The Bangladesh Environment Lawyers Association (BELA) obtained the EIA report from a government source and sought assistance from CREA to study it.
BELA Chief Executive Syeda Rizwana Hasan said: “An EIA report is a public document; their first offense is trying to make it unavailable for the public. Why would they hide it if there is nothing wrong? I think the DoE had immense political pressure to issue clearance for this particular power plant. As we can all see, this project has been violating law after law since the beginning.”
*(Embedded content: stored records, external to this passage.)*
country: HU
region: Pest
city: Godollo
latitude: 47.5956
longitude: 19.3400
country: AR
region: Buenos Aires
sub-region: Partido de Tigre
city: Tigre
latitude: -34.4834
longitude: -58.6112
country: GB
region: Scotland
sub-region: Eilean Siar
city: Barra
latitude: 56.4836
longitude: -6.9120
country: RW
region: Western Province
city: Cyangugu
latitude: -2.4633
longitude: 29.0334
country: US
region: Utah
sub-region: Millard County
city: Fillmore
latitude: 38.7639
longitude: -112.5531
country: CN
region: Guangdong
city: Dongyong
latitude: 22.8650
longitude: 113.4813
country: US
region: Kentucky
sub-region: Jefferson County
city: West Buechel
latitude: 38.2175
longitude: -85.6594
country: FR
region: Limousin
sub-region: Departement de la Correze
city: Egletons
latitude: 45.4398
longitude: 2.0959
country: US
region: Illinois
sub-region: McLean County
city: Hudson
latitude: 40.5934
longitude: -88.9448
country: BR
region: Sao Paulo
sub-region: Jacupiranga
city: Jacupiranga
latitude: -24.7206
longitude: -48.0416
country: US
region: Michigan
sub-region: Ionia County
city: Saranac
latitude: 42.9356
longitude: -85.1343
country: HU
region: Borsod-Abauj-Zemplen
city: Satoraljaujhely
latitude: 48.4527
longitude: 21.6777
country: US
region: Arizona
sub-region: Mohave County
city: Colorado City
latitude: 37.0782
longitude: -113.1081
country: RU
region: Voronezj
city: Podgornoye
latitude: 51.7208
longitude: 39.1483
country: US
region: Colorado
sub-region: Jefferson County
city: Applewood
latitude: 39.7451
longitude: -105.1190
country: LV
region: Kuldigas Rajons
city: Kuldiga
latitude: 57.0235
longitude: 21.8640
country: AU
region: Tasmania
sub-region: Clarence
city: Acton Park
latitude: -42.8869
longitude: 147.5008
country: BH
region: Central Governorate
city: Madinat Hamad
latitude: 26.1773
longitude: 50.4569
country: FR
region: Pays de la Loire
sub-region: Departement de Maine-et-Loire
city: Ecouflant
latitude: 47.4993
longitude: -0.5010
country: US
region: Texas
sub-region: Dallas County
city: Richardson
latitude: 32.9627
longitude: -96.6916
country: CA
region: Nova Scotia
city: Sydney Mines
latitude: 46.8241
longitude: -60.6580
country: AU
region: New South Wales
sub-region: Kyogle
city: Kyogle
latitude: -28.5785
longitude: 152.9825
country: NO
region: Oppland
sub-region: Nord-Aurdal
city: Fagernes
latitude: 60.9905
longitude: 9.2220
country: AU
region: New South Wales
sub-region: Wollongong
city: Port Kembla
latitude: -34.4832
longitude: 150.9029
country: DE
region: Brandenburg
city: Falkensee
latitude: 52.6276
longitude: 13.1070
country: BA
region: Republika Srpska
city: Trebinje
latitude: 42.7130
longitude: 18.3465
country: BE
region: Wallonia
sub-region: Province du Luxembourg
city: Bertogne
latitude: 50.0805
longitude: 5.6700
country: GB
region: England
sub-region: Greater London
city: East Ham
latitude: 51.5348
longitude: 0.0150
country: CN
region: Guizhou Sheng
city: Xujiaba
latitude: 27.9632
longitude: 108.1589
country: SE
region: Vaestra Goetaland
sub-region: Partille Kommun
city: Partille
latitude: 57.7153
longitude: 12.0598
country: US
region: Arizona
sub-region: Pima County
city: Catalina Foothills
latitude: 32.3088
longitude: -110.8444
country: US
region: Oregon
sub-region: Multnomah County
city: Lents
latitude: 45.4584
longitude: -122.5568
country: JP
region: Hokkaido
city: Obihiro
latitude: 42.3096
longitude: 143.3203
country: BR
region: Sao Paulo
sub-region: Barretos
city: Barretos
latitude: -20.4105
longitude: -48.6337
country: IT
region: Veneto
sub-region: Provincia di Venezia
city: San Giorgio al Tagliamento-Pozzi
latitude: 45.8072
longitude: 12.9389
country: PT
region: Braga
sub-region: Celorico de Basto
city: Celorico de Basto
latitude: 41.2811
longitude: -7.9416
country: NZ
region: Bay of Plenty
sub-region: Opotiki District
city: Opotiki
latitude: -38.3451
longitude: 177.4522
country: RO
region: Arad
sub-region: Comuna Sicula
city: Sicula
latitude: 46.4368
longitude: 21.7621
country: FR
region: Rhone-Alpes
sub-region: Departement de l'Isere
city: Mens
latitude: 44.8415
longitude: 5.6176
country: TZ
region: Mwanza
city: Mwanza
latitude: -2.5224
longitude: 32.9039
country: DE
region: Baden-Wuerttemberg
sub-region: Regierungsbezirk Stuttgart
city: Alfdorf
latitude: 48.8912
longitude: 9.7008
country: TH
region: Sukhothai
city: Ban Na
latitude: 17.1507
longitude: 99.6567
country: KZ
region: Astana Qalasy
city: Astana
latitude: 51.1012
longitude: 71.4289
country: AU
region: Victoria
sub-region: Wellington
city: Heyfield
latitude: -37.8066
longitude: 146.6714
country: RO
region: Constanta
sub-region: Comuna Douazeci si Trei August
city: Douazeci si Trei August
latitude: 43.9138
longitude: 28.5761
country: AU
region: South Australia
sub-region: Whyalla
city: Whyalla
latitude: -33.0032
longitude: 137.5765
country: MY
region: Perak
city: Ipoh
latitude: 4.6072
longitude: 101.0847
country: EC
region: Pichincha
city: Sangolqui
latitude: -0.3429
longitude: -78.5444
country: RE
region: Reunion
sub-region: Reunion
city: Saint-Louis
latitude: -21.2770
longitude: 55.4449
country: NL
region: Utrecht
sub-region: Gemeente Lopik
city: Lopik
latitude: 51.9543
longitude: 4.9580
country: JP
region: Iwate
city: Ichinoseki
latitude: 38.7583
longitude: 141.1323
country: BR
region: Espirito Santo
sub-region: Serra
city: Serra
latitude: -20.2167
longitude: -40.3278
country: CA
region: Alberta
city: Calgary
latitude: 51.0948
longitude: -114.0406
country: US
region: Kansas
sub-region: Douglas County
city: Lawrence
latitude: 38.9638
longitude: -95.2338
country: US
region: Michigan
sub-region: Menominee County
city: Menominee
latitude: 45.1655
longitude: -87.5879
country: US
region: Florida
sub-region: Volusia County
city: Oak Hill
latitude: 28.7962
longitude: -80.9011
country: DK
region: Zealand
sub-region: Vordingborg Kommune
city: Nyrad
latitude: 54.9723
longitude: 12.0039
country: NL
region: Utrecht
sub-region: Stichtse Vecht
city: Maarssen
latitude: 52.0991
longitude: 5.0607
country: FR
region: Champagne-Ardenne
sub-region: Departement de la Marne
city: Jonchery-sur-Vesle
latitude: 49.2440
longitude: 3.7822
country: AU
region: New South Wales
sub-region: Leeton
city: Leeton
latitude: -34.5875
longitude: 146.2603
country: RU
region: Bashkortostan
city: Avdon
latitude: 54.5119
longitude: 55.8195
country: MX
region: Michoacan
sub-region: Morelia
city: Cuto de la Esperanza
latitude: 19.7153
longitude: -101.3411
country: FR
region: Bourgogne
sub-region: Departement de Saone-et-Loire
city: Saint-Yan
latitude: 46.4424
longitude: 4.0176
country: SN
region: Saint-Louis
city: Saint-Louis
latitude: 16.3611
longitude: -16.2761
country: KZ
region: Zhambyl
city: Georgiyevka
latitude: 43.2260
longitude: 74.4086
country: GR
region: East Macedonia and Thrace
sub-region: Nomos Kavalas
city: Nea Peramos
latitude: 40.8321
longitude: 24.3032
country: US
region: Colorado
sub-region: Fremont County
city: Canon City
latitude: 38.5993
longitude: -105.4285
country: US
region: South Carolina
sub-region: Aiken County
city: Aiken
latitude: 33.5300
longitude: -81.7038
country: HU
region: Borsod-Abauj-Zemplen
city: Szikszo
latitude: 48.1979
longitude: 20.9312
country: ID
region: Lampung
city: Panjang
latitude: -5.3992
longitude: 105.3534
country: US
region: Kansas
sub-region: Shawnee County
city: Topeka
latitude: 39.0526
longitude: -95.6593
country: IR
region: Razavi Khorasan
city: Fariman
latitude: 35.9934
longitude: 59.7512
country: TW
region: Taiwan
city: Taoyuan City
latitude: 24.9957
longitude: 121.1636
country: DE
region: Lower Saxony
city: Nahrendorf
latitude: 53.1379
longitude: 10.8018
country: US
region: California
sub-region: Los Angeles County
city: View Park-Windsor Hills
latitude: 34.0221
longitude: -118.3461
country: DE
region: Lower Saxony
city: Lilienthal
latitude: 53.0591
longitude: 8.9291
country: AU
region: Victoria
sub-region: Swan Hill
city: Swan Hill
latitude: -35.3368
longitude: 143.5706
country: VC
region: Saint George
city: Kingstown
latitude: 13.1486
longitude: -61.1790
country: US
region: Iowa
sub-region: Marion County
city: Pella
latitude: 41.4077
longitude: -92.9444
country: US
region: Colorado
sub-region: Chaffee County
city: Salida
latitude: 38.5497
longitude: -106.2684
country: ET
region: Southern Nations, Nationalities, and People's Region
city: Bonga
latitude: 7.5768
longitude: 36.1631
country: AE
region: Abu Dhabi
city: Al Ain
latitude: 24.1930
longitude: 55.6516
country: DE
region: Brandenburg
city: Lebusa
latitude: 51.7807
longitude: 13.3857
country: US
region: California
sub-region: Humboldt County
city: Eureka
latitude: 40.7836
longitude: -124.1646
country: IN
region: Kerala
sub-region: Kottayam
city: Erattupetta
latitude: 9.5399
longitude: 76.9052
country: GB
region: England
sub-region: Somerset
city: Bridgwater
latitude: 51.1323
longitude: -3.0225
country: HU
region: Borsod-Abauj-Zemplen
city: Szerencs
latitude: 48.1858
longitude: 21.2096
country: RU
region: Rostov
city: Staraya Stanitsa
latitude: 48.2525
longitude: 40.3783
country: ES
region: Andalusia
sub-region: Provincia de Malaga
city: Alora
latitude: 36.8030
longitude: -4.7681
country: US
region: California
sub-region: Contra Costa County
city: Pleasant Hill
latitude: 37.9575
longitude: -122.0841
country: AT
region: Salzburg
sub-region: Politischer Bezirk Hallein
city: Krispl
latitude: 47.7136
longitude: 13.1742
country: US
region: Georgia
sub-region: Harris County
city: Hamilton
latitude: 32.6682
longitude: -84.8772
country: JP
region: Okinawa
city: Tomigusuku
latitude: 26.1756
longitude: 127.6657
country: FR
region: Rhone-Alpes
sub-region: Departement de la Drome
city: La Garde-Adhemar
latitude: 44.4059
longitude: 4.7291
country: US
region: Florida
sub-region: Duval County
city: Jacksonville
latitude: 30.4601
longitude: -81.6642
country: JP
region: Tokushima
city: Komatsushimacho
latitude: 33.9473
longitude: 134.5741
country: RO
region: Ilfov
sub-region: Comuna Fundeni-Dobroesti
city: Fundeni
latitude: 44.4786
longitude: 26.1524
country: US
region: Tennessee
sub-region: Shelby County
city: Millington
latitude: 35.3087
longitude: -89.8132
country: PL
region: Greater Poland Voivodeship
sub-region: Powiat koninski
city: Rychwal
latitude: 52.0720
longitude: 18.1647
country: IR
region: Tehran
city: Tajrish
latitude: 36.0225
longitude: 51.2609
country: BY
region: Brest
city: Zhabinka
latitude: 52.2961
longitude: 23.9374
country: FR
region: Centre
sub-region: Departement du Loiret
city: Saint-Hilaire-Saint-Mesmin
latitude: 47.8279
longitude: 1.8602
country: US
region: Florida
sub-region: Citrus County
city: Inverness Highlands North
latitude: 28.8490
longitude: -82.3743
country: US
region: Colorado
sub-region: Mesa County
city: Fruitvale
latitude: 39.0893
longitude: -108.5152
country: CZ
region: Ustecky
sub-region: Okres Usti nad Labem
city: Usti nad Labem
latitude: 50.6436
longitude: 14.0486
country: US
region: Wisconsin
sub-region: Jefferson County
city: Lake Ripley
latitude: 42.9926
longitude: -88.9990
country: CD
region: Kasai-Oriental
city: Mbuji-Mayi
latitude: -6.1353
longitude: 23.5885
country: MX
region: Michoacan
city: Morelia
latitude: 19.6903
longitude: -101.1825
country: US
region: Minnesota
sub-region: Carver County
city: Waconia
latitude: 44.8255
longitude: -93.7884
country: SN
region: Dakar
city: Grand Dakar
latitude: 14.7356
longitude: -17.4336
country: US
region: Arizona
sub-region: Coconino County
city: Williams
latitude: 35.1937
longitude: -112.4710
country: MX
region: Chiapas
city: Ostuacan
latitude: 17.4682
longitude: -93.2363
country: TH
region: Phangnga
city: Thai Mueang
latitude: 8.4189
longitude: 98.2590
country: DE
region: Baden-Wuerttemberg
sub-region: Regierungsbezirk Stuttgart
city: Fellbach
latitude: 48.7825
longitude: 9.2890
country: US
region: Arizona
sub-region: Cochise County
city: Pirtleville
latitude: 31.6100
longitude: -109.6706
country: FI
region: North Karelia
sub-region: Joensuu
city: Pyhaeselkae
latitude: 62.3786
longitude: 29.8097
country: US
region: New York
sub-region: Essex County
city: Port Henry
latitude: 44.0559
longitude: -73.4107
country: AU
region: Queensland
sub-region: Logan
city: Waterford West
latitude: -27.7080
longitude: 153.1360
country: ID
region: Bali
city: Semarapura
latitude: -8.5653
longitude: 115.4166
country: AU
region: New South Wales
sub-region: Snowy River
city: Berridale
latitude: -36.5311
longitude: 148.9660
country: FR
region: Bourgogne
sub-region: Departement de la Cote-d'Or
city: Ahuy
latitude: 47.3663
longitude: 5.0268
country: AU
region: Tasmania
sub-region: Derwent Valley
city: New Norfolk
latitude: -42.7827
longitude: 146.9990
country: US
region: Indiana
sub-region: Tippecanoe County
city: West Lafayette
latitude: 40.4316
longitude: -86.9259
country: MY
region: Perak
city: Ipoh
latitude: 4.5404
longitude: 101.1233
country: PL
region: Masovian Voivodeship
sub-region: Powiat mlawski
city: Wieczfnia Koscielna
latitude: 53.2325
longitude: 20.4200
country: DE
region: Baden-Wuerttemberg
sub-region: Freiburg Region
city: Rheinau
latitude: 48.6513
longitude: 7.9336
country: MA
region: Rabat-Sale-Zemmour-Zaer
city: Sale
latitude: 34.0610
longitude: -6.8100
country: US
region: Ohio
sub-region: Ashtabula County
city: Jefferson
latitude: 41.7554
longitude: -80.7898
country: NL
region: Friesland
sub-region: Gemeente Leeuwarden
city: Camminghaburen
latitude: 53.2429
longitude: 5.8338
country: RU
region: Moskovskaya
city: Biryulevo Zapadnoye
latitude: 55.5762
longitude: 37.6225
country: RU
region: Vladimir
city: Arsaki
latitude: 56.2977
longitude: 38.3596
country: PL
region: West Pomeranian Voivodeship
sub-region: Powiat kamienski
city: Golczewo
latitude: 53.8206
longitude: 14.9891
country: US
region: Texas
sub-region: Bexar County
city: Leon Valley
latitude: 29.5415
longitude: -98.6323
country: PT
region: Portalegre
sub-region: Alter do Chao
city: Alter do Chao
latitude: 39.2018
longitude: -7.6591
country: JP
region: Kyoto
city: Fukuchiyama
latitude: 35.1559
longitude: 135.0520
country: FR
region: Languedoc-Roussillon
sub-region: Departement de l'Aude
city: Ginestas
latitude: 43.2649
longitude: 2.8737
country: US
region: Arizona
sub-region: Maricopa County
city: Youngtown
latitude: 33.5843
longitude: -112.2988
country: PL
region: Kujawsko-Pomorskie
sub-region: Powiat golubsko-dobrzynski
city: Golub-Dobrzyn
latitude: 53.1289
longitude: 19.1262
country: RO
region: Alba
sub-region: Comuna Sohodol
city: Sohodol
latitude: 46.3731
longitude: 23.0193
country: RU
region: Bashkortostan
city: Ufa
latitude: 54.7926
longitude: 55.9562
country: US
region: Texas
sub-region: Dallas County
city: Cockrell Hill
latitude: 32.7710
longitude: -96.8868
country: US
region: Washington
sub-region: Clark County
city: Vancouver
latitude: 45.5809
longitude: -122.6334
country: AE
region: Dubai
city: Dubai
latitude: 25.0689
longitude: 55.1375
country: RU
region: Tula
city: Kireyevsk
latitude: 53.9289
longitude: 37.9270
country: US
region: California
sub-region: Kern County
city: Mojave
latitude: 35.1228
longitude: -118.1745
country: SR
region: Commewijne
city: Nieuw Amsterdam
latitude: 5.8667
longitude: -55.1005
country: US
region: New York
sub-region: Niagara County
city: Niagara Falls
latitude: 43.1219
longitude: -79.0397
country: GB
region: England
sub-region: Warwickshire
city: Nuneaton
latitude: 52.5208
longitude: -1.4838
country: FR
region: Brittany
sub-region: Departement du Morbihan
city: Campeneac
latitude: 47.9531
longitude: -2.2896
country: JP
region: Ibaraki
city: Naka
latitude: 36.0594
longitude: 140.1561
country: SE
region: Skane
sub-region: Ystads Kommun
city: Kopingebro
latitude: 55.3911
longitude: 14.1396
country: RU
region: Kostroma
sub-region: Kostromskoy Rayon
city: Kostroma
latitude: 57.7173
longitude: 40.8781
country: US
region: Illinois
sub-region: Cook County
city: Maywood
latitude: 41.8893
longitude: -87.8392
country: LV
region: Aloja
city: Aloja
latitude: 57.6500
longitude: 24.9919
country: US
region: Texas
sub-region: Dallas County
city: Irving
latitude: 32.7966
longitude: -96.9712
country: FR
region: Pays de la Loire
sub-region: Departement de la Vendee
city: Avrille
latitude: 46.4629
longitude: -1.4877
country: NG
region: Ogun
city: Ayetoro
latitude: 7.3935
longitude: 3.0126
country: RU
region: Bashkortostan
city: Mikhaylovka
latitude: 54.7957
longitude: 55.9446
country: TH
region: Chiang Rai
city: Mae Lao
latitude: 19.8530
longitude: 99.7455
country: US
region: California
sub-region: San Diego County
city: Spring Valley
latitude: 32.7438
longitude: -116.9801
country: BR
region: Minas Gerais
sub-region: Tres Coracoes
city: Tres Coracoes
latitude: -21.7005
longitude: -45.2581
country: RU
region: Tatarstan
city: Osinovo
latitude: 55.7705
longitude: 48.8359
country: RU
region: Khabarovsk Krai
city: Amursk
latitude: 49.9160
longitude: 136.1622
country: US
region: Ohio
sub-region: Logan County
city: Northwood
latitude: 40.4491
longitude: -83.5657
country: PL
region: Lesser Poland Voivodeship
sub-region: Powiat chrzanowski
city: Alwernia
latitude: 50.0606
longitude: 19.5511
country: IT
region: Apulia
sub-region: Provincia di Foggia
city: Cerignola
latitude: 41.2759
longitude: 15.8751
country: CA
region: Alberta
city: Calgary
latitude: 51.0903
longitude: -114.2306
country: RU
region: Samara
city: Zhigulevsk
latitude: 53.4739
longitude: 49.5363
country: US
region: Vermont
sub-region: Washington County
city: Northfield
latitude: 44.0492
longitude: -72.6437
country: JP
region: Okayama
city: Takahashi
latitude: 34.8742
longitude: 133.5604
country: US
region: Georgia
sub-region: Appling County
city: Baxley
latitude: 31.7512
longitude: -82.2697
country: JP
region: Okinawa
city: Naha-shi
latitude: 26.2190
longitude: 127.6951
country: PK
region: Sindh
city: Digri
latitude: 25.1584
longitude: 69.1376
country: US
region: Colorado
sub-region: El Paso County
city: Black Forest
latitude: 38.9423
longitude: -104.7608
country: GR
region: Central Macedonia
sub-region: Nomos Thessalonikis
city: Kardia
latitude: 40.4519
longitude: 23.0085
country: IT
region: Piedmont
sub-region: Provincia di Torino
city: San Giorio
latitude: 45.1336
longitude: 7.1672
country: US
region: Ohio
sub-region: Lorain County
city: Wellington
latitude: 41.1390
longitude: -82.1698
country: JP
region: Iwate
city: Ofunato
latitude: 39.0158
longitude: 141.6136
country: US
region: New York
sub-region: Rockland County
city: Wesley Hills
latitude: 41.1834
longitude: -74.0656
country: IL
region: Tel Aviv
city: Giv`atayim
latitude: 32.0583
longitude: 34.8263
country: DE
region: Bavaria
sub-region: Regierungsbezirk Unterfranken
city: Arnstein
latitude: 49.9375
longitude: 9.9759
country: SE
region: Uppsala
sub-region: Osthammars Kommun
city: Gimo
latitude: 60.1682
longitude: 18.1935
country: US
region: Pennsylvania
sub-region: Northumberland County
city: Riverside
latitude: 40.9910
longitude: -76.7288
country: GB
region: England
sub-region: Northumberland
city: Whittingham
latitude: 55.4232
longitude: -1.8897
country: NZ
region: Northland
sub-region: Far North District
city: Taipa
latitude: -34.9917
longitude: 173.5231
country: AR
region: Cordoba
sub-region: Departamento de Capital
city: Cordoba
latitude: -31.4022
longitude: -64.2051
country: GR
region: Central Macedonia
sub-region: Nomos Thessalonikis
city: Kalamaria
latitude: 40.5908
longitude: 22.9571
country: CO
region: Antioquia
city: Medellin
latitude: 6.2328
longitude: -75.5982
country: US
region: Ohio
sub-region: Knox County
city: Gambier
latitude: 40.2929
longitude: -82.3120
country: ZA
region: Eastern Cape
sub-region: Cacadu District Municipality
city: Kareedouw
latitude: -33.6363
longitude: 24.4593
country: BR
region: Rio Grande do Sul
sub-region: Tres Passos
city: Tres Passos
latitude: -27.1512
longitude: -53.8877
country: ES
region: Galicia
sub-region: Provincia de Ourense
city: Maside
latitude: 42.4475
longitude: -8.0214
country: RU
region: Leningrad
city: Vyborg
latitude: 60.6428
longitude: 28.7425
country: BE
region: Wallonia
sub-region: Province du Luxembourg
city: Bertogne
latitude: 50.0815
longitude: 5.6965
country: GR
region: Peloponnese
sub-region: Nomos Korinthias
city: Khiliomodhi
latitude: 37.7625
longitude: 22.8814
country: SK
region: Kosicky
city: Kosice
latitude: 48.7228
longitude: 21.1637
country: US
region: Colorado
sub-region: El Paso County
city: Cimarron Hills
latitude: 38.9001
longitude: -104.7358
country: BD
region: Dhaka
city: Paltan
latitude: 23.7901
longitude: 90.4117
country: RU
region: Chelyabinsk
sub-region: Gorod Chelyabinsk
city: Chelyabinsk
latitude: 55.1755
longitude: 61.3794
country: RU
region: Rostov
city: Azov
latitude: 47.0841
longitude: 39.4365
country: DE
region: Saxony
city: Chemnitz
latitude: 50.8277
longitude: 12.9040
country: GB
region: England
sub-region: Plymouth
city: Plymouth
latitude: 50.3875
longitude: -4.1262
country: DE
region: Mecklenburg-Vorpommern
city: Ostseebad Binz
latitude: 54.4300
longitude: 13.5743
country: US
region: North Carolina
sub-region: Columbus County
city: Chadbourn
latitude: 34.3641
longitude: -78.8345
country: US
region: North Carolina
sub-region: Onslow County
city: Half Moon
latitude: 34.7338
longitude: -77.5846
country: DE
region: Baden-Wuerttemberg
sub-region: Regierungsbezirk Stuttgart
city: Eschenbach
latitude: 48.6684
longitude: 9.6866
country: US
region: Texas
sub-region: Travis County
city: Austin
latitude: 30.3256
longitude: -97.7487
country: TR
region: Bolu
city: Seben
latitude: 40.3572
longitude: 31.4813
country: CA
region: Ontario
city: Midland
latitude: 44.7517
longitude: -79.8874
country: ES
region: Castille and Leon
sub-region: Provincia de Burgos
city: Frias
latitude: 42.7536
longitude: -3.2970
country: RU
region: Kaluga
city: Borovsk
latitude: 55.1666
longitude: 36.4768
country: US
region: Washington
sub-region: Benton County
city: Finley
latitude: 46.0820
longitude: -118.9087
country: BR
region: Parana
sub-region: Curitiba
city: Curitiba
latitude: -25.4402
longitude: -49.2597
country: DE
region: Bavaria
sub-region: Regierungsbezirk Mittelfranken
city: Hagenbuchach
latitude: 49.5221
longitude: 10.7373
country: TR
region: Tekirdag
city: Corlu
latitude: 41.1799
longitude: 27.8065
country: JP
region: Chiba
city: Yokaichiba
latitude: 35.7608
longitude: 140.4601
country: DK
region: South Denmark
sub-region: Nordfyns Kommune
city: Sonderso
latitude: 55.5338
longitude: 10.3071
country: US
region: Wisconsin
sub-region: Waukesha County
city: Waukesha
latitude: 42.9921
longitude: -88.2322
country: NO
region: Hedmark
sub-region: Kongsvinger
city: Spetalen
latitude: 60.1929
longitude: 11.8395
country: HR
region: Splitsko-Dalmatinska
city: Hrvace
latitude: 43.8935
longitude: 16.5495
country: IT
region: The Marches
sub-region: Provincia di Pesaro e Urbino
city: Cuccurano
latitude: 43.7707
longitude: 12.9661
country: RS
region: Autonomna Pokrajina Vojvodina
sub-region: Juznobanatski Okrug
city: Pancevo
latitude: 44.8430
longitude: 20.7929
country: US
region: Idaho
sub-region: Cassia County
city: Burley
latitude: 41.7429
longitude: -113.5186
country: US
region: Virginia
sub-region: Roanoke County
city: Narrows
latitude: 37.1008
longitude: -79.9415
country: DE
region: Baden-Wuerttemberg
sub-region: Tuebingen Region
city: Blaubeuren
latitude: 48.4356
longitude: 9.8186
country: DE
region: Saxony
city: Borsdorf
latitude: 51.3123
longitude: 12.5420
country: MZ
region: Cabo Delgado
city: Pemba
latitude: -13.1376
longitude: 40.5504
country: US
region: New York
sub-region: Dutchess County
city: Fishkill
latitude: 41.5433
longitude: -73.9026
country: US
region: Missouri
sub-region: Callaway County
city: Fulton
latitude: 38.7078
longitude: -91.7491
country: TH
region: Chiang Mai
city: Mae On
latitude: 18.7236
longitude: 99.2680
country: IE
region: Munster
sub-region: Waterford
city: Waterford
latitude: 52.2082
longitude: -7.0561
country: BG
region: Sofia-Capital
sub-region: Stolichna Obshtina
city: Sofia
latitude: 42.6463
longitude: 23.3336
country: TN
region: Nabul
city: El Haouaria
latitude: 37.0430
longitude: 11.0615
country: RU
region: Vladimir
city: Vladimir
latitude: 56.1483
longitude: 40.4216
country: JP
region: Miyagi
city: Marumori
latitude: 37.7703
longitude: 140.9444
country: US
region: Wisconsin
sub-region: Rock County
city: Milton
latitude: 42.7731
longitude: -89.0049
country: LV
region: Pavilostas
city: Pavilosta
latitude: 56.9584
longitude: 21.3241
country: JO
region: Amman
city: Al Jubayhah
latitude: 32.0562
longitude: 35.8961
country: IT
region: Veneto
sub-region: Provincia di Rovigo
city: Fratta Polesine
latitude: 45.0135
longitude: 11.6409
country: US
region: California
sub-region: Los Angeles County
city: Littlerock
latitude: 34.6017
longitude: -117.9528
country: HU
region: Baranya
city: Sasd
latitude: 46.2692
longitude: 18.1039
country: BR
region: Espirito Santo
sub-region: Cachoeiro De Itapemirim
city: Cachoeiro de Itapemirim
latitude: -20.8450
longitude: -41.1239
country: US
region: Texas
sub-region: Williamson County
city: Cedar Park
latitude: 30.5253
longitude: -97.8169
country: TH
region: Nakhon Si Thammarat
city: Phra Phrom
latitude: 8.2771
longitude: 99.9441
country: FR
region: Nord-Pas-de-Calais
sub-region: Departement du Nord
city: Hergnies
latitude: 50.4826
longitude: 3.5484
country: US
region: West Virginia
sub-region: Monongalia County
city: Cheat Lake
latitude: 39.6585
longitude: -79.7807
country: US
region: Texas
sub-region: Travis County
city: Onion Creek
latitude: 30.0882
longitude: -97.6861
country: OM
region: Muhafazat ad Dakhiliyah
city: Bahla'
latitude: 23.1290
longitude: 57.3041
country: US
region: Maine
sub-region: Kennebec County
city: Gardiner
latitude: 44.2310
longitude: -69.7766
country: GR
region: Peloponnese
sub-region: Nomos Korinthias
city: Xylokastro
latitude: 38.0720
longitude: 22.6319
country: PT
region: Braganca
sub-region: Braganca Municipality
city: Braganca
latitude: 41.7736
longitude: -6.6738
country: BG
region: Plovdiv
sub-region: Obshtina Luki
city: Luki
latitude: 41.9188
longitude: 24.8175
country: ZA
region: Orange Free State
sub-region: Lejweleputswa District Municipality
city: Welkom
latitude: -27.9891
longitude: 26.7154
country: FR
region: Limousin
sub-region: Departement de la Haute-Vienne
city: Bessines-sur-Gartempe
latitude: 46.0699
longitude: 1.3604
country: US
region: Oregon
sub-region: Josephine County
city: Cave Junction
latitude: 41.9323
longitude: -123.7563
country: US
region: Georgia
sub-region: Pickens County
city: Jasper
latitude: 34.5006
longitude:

She added that BELA would present the findings of CREA to the DoE very soon and ask it not issue any further EIA clearance for Banshkhali power plant unless breaches of compliance are rectified.
“There is already a case pending in court against S Alam for the killing of labourers recently. If needed, we will go to court again,” she added.
When asked what the next step to address this issue could be, a BWGED official said: “I believe our DoE is capable of reviewing such reports and mitigating emissions if it really has that intention to do so.
“Even if we consider that there has been a mistake in issuing the initial EIA report, it can monitor and review the Environment Management Plan (EMP), which is a crucial document of how it is planning to manage air pollutants and other industrial waste,” the official added.